══ GIVEN RECORDS

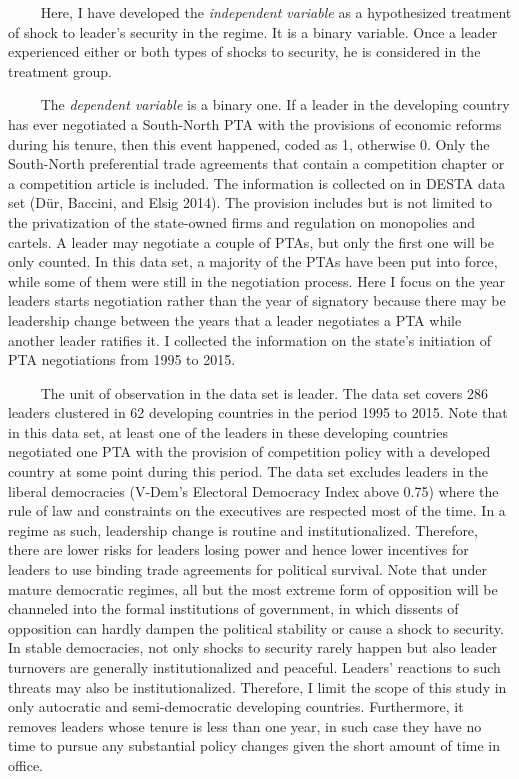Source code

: \documentclass[12pt,]{article}
\begin{document}
\(\qquad\) Here, I have developed the \emph{independent variable} as a
hypothesized treatment of shock to leader's security in the regime. It
is a binary variable. Once a leader experienced either or both types of
shocks to security, he is considered in the treatment group.

\(\qquad\) The \emph{dependent variable} is a binary one. If a leader in
the developing country has ever negotiated a South-North PTA with the
provisions of economic reforms during his tenure, then this event
happened, coded as 1, otherwise 0. Only the South-North preferential
trade agreements that contain a competition chapter or a competition
article is included. The information is collected on in DESTA data set
(Dür, Baccini, and Elsig 2014). The provision includes but is not
limited to the privatization of the state-owned firms and regulation on
monopolies and cartels. A leader may negotiate a couple of PTAs, but
only the first one will be only counted. In this data set, a majority of
the PTAs have been put into force, while some of them were still in the
negotiation process. Here I focus on the year leaders starts negotiation
rather than the year of signatory because there may be leadership change
between the years that a leader negotiates a PTA while another leader
ratifies it. I collected the information on the state's initiation of
PTA negotiations from 1995 to 2015.

\(\qquad\) The unit of observation in the data set is leader. The data
set covers 286 leaders clustered in 62 developing countries in the
period 1995 to 2015. Note that in this data set, at least one of the
leaders in these developing countries negotiated one PTA with the
provision of competition policy with a developed country at some point
during this period. The data set excludes leaders in the liberal
democracies (V-Dem's Electoral Democracy Index above 0.75) where the
rule of law and constraints on the executives are respected most of the
time. In a regime as such, leadership change is routine and
institutionalized. Therefore, there are lower risks for leaders losing
power and hence lower incentives for leaders to use binding trade
agreements for political survival. Note that under mature democratic
regimes, all but the most extreme form of opposition will be channeled
into the formal institutions of government, in which dissents of
opposition can hardly dampen the political stability or cause a shock to
security. In stable democracies, not only shocks to security rarely
happen but also leader turnovers are generally institutionalized and
peaceful. Leaders' reactions to such threats may also be
institutionalized. Therefore, I limit the scope of this study in only
autocratic and semi-democratic developing countries. Furthermore, it
removes leaders whose tenure is less than one year, in such case they
have no time to pursue any substantial policy changes given the short
amount of time in office.
\end{document}
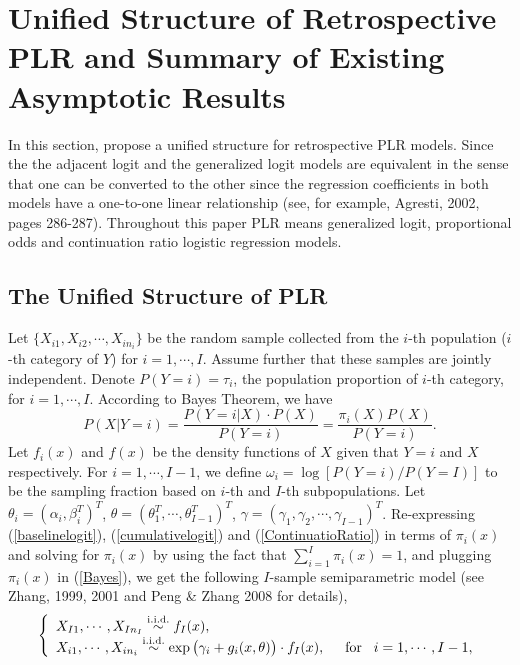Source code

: \documentclass[11pt]{article}
\theoremstyle{plain}
\theoremstyle{definition}
\theoremstyle{remark}
\theoremstyle{definition}
\begin{document}
\section{Unified Structure of Retrospective PLR and Summary of Existing Asymptotic Results}\label{sec2}
In this section, propose a unified structure for retrospective PLR models. Since the the adjacent logit and the generalized logit models are equivalent in the sense that one can be converted to the other since the regression coefficients in both models have a one-to-one linear relationship (see, for example, Agresti, 2002, pages 286-287). Throughout this paper PLR means generalized logit, proportional odds and continuation ratio logistic regression models.
\subsection{The Unified Structure of PLR}
Let $\{X_{i1}, X_{i2}, \cdots, X_{in_i}\}$ be the random sample collected from the $i$-th population ($i$-th category of $Y$) for $ i = 1, \cdots, I $. Assume further that these samples are jointly independent. Denote $P(Y =i)=\tau_i$, the population proportion of $i$-th category,  for $i=1, \cdots, I$. According to Bayes Theorem, we have
\begin{equation}
P(X|Y =i)=\frac{P(Y =i|X) \cdot P(X)} {P(Y=i)}=\frac{\pi_i(X)P(X)}{P(Y=i)}. \label{Bayes}
\end{equation}
Let $f_i(x)$ and $f(x)$ be the density functions of $X$ given that $Y=i$ and $X$ respectively. For $i=1, \cdots, I-1$, we define $\omega_i=\log[P(Y=i)/P(Y=I)]$ to be the sampling fraction based on $i$-th and $I$-th subpopulations. Let $\theta_i=(\alpha_i,\beta_i^T)^T$, $\theta=(\theta_1^T, \cdots, \theta_{I-1}^T)^T$,
$\gamma=(\gamma_1, \gamma_2, \cdots, \gamma_{I-1})^T$. Re-expressing (\ref{baselinelogit}), (\ref{cumulativelogit}) and (\ref{ContinuatioRatio}) in terms of $\pi_i(x)$ and solving for $\pi_i(x)$ by using the fact that $\sum_{i=1}^I \pi_i(x)=1$, and plugging $\pi_i(x)$ in (\ref{Bayes}), we get the following $I$-sample semiparametric model (see Zhang, 1999, 2001 and Peng \& Zhang 2008 for details),
\begin{equation}
\left\{ \begin{array}{llll}
$$X_{I1}, \cdots, X_{In_I} \stackrel{\mathrm{ i.i.d.}}{\sim}f_{I}(x),\hspace{1.in}$$\\
$$X_{i1}, \cdots, X_{in_i} \stackrel{\mathrm{ i.i.d.}}
  {\sim} \exp\big(\gamma_i+g_i(x,\theta)\big)\cdot f_I(x),
  \hspace{5mm}\mbox{for}\hspace{3mm} i = 1, \cdots, I-1,$$
\end{array}\right.
\label{RetrospectivePLR}
\end{equation}
\end{document}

════

§ TASK STATEMENT:
Repeat all of the records verbatim, leaving out the pictures.

§ RESULT FOR THIS TASK:
Source code

: \documentclass[12pt,]{article}
\begin{document}
\(\qquad\) Here, I have developed the \emph{independent variable} as a
hypothesized treatment of shock to leader's security in the regime. It
is a binary variable. Once a leader experienced either or both types of
shocks to security, he is considered in the treatment group.

\(\qquad\) The \emph{dependent variable} is a binary one. If a leader in
the developing country has ever negotiated a South-North PTA with the
provisions of economic reforms during his tenure, then this event
happened, coded as 1, otherwise 0. Only the South-North preferential
trade agreements that contain a competition chapter or a competition
article is included. The information is collected on in DESTA data set
(Dür, Baccini, and Elsig 2014). The provision includes but is not
limited to the privatization of the state-owned firms and regulation on
monopolies and cartels. A leader may negotiate a couple of PTAs, but
only the first one will be only counted. In this data set, a majority of
the PTAs have been put into force, while some of them were still in the
negotiation process. Here I focus on the year leaders starts negotiation
rather than the year of signatory because there may be leadership change
between the years that a leader negotiates a PTA while another leader
ratifies it. I collected the information on the state's initiation of
PTA negotiations from 1995 to 2015.

\(\qquad\) The unit of observation in the data set is leader. The data
set covers 286 leaders clustered in 62 developing countries in the
period 1995 to 2015. Note that in this data set, at least one of the
leaders in these developing countries negotiated one PTA with the
provision of competition policy with a developed country at some point
during this period. The data set excludes leaders in the liberal
democracies (V-Dem's Electoral Democracy Index above 0.75) where the
rule of law and constraints on the executives are respected most of the
time. In a regime as such, leadership change is routine and
institutionalized. Therefore, there are lower risks for leaders losing
power and hence lower incentives for leaders to use binding trade
agreements for political survival. Note that under mature democratic
regimes, all but the most extreme form of opposition will be channeled
into the formal institutions of government, in which dissents of
opposition can hardly dampen the political stability or cause a shock to
security. In stable democracies, not only shocks to security rarely
happen but also leader turnovers are generally institutionalized and
peaceful. Leaders' reactions to such threats may also be
institutionalized. Therefore, I limit the scope of this study in only
autocratic and semi-democratic developing countries. Furthermore, it
removes leaders whose tenure is less than one year, in such case they
have no time to pursue any substantial policy changes given the short
amount of time in office.
\end{document}
Source code

: \documentclass[11pt]{article}
\theoremstyle{plain}
\theoremstyle{definition}
\theoremstyle{remark}
\theoremstyle{definition}
\begin{document}
\section{Unified Structure of Retrospective PLR and Summary of Existing Asymptotic Results}\label{sec2}
In this section, propose a unified structure for retrospective PLR models. Since the the adjacent logit and the generalized logit models are equivalent in the sense that one can be converted to the other since the regression coefficients in both models have a one-to-one linear relationship (see, for example, Agresti, 2002, pages 286-287). Throughout this paper PLR means generalized logit, proportional odds and continuation ratio logistic regression models.
\subsection{The Unified Structure of PLR}
Let $\{X_{i1}, X_{i2}, \cdots, X_{in_i}\}$ be the random sample collected from the $i$-th population ($i$-th category of $Y$) for $ i = 1, \cdots, I $. Assume further that these samples are jointly independent. Denote $P(Y =i)=\tau_i$, the population proportion of $i$-th category,  for $i=1, \cdots, I$. According to Bayes Theorem, we have
\begin{equation}
P(X|Y =i)=\frac{P(Y =i|X) \cdot P(X)} {P(Y=i)}=\frac{\pi_i(X)P(X)}{P(Y=i)}. \label{Bayes}
\end{equation}
Let $f_i(x)$ and $f(x)$ be the density functions of $X$ given that $Y=i$ and $X$ respectively. For $i=1, \cdots, I-1$, we define $\omega_i=\log[P(Y=i)/P(Y=I)]$ to be the sampling fraction based on $i$-th and $I$-th subpopulations. Let $\theta_i=(\alpha_i,\beta_i^T)^T$, $\theta=(\theta_1^T, \cdots, \theta_{I-1}^T)^T$,
$\gamma=(\gamma_1, \gamma_2, \cdots, \gamma_{I-1})^T$. Re-expressing (\ref{baselinelogit}), (\ref{cumulativelogit}) and (\ref{ContinuatioRatio}) in terms of $\pi_i(x)$ and solving for $\pi_i(x)$ by using the fact that $\sum_{i=1}^I \pi_i(x)=1$, and plugging $\pi_i(x)$ in (\ref{Bayes}), we get the following $I$-sample semiparametric model (see Zhang, 1999, 2001 and Peng \& Zhang 2008 for details),
\begin{equation}
\left\{ \begin{array}{llll}
$$X_{I1}, \cdots, X_{In_I} \stackrel{\mathrm{ i.i.d.}}{\sim}f_{I}(x),\hspace{1.in}$$\\
$$X_{i1}, \cdots, X_{in_i} \stackrel{\mathrm{ i.i.d.}}
  {\sim} \exp\big(\gamma_i+g_i(x,\theta)\big)\cdot f_I(x),
  \hspace{5mm}\mbox{for}\hspace{3mm} i = 1, \cdots, I-1,$$
\end{array}\right.
\label{RetrospectivePLR}
\end{equation}
\end{document}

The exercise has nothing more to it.